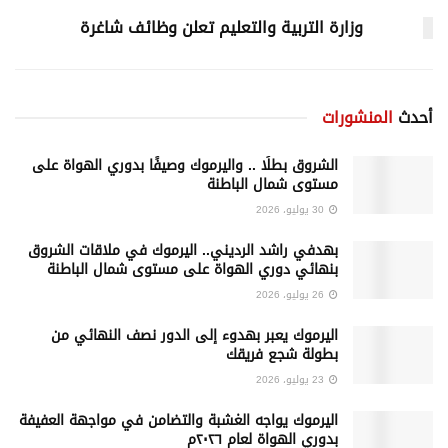
وزارة التربية والتعليم تعلن وظائف شاغرة
أحدث
المنشورات
الشروق بطلًا .. واليرموك وصيفًا بدوري الهواة على
مستوى شمال الباطنة
30 يوليو، 2026
بهدفي راشد الرديني.. اليرموك في ملاقات الشروق
بنهائي دوري الهواة على مستوى شمال الباطنة
26 يوليو، 2026
اليرموك يعبر بهدوء إلى الدور نصف النهائي من
بطولة شجع فريقك
23 يوليو، 2026
اليرموك يواجه الغشبة والتضامن في مواجهة العفيفة
بدوري الهواة لعام ٢٠٢٦م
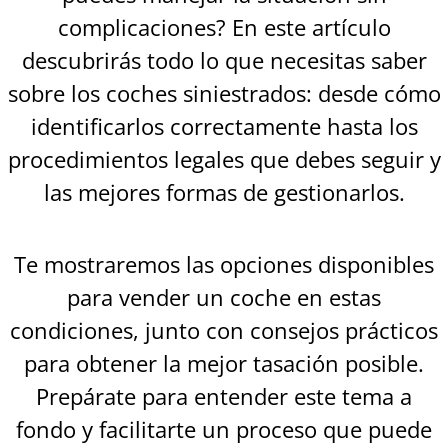
complicaciones? En este artículo
descubrirás todo lo que necesitas saber
sobre los coches siniestrados: desde cómo
identificarlos correctamente hasta los
procedimientos legales que debes seguir y
las mejores formas de gestionarlos.
Te mostraremos las opciones disponibles
para vender un coche en estas
condiciones, junto con consejos prácticos
para obtener la mejor tasación posible.
Prepárate para entender este tema a
fondo y facilitarte un proceso que puede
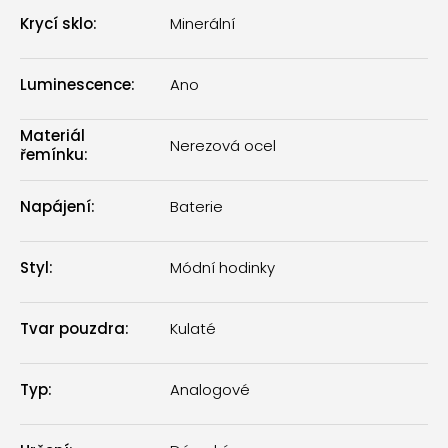
Krycí sklo
:
Minerální
Luminescence
:
Ano
Materiál
Nerezová ocel
řemínku
:
Napájení
:
Baterie
Styl
:
Módní hodinky
Tvar pouzdra
:
Kulaté
Typ
:
Analogové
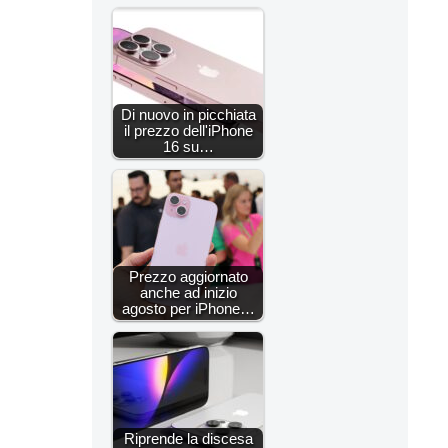
Di nuovo in picchiata
il prezzo dell'iPhone
16 su…
Prezzo aggiornato
anche ad inizio
agosto per iPhone…
Riprende la discesa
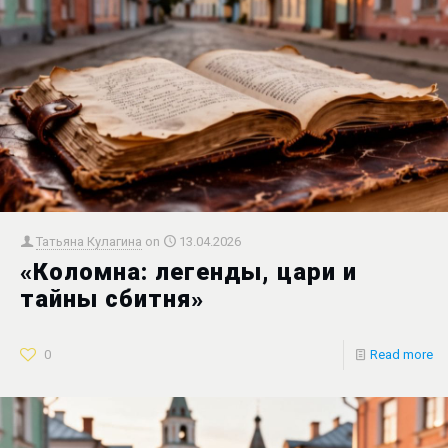
Татьяна Кулагина
on
13.04.2026
«Коломна: легенды, цари и
тайны сбитня»
0
Read more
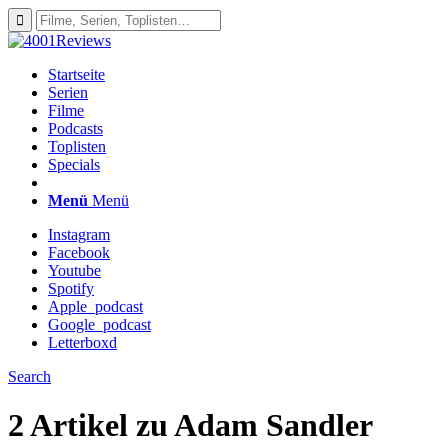
Startseite
Serien
Filme
Podcasts
Toplisten
Specials
Menü
Menü
Instagram
Facebook
Youtube
Spotify
Apple_podcast
Google_podcast
Letterboxd
Search
2 Artikel zu
Adam Sandler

-------

▶ **WHAT TO DO**
All of the entries need to be retyped word for word, pictures excluded.

▶ **ANSWER SPACE**
وزارة التربية والتعليم تعلن وظائف شاغرة
أحدث
المنشورات
الشروق بطلًا .. واليرموك وصيفًا بدوري الهواة على
مستوى شمال الباطنة
30 يوليو، 2026
بهدفي راشد الرديني.. اليرموك في ملاقات الشروق
بنهائي دوري الهواة على مستوى شمال الباطنة
26 يوليو، 2026
اليرموك يعبر بهدوء إلى الدور نصف النهائي من
بطولة شجع فريقك
23 يوليو، 2026
اليرموك يواجه الغشبة والتضامن في مواجهة العفيفة
بدوري الهواة لعام ٢٠٢٦م
complicaciones? En este artículo
descubrirás todo lo que necesitas saber
sobre los coches siniestrados: desde cómo
identificarlos correctamente hasta los
procedimientos legales que debes seguir y
las mejores formas de gestionarlos.
Te mostraremos las opciones disponibles
para vender un coche en estas
condiciones, junto con consejos prácticos
para obtener la mejor tasación posible.
Prepárate para entender este tema a
fondo y facilitarte un proceso que puede
Krycí sklo
:
Minerální
Luminescence
:
Ano
Materiál
Nerezová ocel
řemínku
:
Napájení
:
Baterie
Styl
:
Módní hodinky
Tvar pouzdra
:
Kulaté
Typ
:
Analogové
Di nuovo in picchiata
il prezzo dell'iPhone
16 su…
Prezzo aggiornato
anche ad inizio
agosto per iPhone…
Riprende la discesa
Татьяна Кулагина
on
13.04.2026
«Коломна: легенды, цари и
тайны сбитня»
0
Read more
Startseite
Serien
Filme
Podcasts
Toplisten
Specials
Menü
Menü
Instagram
Facebook
Youtube
Spotify
Apple_podcast
Google_podcast
Letterboxd
Search
2 Artikel zu
Adam Sandler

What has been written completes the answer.